A staff member of Sinovac Biotech, a Chinese biopharmaceutical company, works in the quality inspection lab of COVID-19 inactivated vaccines in Beijing, capital of China, Dec. 23, 2020.(Photo: Xinhua)



 


As the world is facing a shortage of COVID-19 vaccines, some Chinese pharmaceutical companies are rushing to expand their overseas operations to meet the huge demand. But despite their global competitiveness, they still face non-commercial barriers such as political bias, analysts said on Sunday.

Chinese firm WuXi Biologics, a leader in the contract development and manufacturing organization (CDMO) sector, will likely start producing COVID-19 vaccines in Germany by the end of the year at a facility it acquired last year, media reports said on Sunday. 

Aiming to extend its global network to produce COVID-19 vaccines and other products, the company reached the 150-million-euro ($177.4 million) acquisition deal with Bayer in December 2020. The facility is expected to be ready for production late 2021, the company said.

WuXi Biologics isn't the only such case. Shanghai-listed Tibet Rhodiola Pharmaceutical Holding Co has also said that its subsidiary Topridge Pharma has entered into a $9 million deal on the registration, import, production and sales of Russia's Sputnik V coronavirus vaccine in China.

Although Indian companies are still in a leading position in the CDMO sector after years of development in the generic drug field, these Chinese firms' international expansions show that they have become globally competitive in the pharmaceutical sector, Lü Mengtao, operations director of Beijing Zhimed Medical Science, told the Global Times on Sunday. 

"WuXi Biologics, for example, could be taken as the Foxconn of the drugmaking sector worldwide, as it has the capacity to compete with the top five companies in the world. Many Chinese companies have achieved world-class production capacity," Lü said.

"However, due to some non-technical barriers such as some Western countries' political bias toward China, Chinese pharmaceutical companies still face challenges to expand their global business scope, which in a way is restricting the world's capacity to supply enough COVID-19 vaccines," Lü added.

As of the end of February, there were more than 10 brands of COVID-19 vaccines available on the global market.
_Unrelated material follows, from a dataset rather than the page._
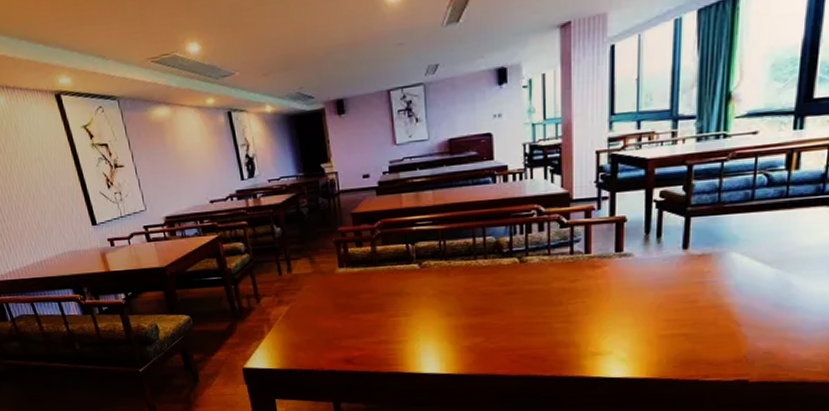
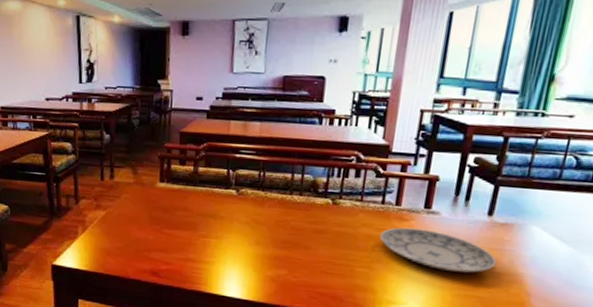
plate: none [573,273,699,313] -> present [379,227,497,273]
But given the huge global demand, the world is still facing a severe vaccine shortage.

During an online press conference in Geneva, WHO Director-General Tedros Adhanom warned that high demand for COVID-10 vaccines had led to shortages, as 36 countries are still waiting for doses to begin vaccination.

According to Lü, achieving a sufficient supply of vaccines involves many sectors, and global production capacity is one of the major constraints. If more Chinese companies' capacity could be added to the global total, the shortages could be eased.

"Given the shortages, some Western countries should set aside their political bias against Chinese companies and cooperate with them from a technical perspective to increase vaccine capacity," Lü added.